Récit autobiographique publié en 1920 décrivant les quatre années de la Première Guerre mondiale sur le front de l’ouest côté allemand, Orages d’acier compte parmi les livres les plus poignants et les plus réalistes sur ce conflit à en croire ceux qui y prirent part, peu importe leur camp.
Fruit des observations minutieuses consignées dans son journal par l’officier Ernst Jünger, l’ouvrage suit un déroulement chronologique. L’auteur narre ses expériences en tant que fantassin dans les tranchées dans un style précis, vif et extrêmement prenant.
Il y a très peu de pathos dans Orages d’acier, et c’est ce qui fait dire à beaucoup de critiques qu’il est une forme d’apologie de la guerre. Une affirmation à mon sens inexacte, puisque si effectivement Jünger raconte qu’il prit un réel plaisir à combattre auprès de ses frères d’armes, dont il exalte la virile et nécessaire communion dans le feu et la mort, il n’en demeure pas moins un homme comme les autres, en proie comme chacun au cataclysme des bombardements incessants de l’artillerie, à la boue insidieuse des tranchées et aux conditions de vie épouvantables sur le front. Certes son héroïsme est extraordinaire, au sens premier du terme (blessé en tout quatorze fois, il fut récipiendaire de la médaille du Mérite, plus haute distinction militaire allemande), mais cet héroïsme est en permanence tempéré dans le récit par les descriptions de l’apocalypse des combats, de leur violence inouïe et absurde.
Le plus impressionnant demeure à mon sens cette absence totale d’antipathie chez Jünger pour les soldats ennemis. Au contraire, il y a chez lui beaucoup de respect pour ceux qui, comme lui, mettent leur vie en péril au nom d’une cause patriotique. Orages d’acier n’est donc pas un livre engagé, pro-allemand ou anti-Alliés : il est avant tout le compte-rendu de l’expérience de quelqu’un ayant eu à cœur de servir son pays du mieux que son corps et son esprit le lui permirent.
Le livre est également un roman d’apprentissage, en cela que Jünger, âgé d’à peine vingt ans quand commence la guerre, développe progressivement au fil des pages une façon de concevoir le monde qui sera sienne ensuite pour le reste de sa vie. Conception traditionnelle, d’aucuns diront passéiste, ancrée pour partie dans la riche histoire de l’Allemagne et dans la relation symbiotique de l’État prussien avec la guerre comme moyen d’unir les peuples, mais aussi de se transcender soi-même.

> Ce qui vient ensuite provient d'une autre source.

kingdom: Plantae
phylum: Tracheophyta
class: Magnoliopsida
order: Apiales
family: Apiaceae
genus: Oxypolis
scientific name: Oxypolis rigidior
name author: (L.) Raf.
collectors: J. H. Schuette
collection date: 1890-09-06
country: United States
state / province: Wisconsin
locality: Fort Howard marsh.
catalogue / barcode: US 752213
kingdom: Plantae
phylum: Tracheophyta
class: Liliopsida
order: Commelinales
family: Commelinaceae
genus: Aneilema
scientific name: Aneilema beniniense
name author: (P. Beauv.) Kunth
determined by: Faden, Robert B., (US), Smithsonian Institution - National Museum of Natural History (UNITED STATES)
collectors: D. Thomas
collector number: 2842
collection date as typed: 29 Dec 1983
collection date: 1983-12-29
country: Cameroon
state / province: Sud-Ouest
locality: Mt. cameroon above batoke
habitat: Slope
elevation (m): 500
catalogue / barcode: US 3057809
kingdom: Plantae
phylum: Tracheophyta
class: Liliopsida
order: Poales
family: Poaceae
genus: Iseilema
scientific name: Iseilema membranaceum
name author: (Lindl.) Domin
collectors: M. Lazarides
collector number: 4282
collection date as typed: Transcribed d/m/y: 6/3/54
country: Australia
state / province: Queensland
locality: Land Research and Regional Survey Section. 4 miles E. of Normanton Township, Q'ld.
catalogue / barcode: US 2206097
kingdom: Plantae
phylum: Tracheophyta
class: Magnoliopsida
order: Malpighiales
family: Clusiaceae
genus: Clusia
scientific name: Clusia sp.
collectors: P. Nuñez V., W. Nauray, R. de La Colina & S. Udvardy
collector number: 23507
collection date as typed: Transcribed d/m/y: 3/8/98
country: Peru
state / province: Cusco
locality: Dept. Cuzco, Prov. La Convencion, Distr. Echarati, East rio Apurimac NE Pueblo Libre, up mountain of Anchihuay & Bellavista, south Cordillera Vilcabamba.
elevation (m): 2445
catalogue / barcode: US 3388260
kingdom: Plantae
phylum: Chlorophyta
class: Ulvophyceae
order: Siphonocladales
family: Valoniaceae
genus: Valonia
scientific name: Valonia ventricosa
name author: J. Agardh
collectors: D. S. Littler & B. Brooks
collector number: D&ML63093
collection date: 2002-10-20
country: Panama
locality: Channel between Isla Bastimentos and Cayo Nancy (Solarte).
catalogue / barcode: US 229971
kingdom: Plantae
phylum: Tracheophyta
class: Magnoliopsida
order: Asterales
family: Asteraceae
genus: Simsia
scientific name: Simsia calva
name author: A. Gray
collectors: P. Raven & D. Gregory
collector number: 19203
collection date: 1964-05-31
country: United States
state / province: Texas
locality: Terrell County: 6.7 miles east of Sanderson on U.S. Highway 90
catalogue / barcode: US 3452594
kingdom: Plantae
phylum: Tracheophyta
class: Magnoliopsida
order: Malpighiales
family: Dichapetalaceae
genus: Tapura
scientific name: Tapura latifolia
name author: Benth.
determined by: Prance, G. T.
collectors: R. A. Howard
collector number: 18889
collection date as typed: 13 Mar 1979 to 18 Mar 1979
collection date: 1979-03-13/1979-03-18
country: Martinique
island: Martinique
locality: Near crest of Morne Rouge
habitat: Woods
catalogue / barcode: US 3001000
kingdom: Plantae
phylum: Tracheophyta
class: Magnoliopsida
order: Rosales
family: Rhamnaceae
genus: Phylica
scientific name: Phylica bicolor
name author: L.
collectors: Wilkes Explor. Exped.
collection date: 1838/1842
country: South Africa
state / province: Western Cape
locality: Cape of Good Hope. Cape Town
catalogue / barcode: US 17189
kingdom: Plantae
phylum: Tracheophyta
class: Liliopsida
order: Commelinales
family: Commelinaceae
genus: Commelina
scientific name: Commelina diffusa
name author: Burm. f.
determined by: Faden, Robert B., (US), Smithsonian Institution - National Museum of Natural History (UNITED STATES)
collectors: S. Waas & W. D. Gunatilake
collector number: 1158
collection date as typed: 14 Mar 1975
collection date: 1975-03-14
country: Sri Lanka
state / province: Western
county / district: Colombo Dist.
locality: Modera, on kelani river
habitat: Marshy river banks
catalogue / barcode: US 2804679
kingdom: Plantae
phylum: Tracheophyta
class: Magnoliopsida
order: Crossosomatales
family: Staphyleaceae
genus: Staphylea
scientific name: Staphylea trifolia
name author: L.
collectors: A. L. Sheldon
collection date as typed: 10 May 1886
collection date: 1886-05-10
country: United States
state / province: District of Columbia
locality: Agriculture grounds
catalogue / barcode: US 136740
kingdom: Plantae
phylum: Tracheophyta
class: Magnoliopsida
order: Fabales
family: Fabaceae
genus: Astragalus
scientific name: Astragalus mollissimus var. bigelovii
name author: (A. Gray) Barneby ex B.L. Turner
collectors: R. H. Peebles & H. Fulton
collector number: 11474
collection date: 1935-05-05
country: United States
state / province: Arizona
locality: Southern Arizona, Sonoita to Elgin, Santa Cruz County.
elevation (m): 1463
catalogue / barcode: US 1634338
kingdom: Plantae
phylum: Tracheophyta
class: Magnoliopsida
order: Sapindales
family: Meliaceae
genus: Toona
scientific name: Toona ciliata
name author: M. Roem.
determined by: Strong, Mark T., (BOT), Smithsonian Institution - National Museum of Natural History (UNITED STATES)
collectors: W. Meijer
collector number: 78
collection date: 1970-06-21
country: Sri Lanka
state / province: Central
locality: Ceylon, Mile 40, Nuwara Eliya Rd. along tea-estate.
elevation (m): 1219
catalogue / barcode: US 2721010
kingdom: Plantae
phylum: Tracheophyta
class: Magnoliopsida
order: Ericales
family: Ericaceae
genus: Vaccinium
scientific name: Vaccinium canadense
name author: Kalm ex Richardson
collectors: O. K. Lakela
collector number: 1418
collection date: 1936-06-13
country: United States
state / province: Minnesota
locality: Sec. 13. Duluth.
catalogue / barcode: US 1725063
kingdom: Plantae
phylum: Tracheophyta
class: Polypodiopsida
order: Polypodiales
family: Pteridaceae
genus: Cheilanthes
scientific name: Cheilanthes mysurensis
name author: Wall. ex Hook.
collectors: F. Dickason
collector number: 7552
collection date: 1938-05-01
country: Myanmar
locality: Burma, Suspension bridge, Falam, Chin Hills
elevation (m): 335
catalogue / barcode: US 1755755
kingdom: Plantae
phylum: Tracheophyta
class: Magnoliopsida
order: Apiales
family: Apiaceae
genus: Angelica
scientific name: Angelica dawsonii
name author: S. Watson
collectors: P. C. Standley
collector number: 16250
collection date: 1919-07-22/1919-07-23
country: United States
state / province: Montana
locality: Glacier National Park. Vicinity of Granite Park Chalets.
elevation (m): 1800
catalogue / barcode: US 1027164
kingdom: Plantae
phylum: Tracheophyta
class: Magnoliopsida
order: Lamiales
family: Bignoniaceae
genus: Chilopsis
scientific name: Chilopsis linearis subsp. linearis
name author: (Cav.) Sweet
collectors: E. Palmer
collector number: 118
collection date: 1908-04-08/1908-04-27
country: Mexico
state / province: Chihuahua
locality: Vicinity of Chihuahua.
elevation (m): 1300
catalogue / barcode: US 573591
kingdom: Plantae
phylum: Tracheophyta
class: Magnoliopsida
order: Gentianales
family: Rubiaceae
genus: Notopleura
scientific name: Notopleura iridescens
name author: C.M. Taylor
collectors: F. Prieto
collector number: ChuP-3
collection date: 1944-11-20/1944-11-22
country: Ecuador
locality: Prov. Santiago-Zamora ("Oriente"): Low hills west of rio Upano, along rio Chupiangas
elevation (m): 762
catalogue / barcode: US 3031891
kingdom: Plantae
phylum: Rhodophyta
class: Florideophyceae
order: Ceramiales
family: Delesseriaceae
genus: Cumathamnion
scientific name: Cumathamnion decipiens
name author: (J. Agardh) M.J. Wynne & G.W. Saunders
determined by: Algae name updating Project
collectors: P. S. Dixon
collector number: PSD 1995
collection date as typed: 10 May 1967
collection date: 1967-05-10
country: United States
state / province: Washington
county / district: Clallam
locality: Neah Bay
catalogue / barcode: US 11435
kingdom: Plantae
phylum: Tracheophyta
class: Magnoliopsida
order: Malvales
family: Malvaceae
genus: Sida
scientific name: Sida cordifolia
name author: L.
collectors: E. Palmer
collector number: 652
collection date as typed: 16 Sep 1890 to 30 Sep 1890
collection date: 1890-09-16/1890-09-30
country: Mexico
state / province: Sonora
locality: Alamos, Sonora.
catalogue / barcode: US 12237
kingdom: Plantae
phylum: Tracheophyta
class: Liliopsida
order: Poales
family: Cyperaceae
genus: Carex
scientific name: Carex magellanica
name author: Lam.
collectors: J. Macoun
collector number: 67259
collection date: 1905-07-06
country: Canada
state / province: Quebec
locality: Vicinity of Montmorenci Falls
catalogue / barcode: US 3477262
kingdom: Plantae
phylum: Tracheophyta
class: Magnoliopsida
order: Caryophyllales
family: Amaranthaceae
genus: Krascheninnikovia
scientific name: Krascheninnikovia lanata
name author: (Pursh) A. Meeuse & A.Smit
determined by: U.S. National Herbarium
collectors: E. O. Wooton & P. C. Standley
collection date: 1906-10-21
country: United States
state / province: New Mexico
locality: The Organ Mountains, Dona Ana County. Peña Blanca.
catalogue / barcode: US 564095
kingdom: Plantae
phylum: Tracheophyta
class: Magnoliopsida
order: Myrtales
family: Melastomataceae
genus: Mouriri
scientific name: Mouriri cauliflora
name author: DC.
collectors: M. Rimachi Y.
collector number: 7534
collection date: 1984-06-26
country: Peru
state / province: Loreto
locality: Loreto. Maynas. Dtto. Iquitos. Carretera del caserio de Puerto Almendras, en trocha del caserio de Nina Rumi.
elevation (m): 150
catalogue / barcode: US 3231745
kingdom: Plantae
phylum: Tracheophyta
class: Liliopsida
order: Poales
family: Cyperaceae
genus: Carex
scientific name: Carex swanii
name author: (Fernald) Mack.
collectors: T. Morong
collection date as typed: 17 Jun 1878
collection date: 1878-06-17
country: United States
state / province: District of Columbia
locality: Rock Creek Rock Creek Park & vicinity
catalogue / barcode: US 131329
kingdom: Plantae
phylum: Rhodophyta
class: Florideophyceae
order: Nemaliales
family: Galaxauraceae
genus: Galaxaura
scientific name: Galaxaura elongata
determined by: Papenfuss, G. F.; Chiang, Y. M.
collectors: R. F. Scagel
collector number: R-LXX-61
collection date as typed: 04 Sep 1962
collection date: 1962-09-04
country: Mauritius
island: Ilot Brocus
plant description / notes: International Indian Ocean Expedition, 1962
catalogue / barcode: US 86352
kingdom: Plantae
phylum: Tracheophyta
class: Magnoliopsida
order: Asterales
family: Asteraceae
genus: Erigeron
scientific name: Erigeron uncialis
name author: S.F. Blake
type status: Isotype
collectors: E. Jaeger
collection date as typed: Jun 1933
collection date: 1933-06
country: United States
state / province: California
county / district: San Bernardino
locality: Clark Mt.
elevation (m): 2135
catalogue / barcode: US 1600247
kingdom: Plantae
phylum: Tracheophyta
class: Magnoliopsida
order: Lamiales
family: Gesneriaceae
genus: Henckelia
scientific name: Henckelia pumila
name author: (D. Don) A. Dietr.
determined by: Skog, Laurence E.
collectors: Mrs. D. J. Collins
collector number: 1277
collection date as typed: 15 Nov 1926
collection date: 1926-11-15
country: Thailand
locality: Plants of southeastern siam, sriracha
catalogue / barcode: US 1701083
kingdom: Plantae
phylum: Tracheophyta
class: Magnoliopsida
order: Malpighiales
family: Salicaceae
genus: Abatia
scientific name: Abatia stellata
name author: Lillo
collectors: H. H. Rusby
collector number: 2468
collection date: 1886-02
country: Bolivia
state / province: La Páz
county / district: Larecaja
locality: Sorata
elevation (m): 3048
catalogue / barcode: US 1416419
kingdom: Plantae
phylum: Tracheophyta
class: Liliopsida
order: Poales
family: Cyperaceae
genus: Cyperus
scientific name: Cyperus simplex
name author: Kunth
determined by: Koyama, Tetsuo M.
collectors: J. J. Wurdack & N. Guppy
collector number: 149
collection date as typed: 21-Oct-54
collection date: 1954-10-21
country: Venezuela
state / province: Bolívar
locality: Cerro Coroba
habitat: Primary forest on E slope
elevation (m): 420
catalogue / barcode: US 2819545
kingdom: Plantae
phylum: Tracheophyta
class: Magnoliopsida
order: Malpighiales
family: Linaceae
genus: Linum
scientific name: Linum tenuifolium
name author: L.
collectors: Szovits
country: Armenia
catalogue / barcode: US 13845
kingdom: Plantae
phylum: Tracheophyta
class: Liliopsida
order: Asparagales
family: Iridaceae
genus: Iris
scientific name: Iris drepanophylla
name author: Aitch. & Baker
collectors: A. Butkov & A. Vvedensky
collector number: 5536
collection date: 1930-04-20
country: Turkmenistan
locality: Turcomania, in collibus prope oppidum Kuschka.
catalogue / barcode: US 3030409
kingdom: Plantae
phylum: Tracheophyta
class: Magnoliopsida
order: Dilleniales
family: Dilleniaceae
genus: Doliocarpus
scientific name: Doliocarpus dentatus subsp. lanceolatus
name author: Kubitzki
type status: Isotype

On dévore les pages d’Orages d’acier comme on regarde avidement un très bon film : sans en perdre une miette. Il ressort paradoxalement de sa lecture une profonde impression d’humanisme qui tranche bien évidemment avec l’horreur des combats de la Première Guerre mondiale et le compte stratosphérique des pertes humaines. Une contradiction que ne pouvait résoudre qu'un homme ayant pris part à ce conflit tout en en appréciant ce qu'il pût avoir sinon de positif, tout du moins de grand, d'incomparable.
Lu en français dans la traduction d'Henri Plard.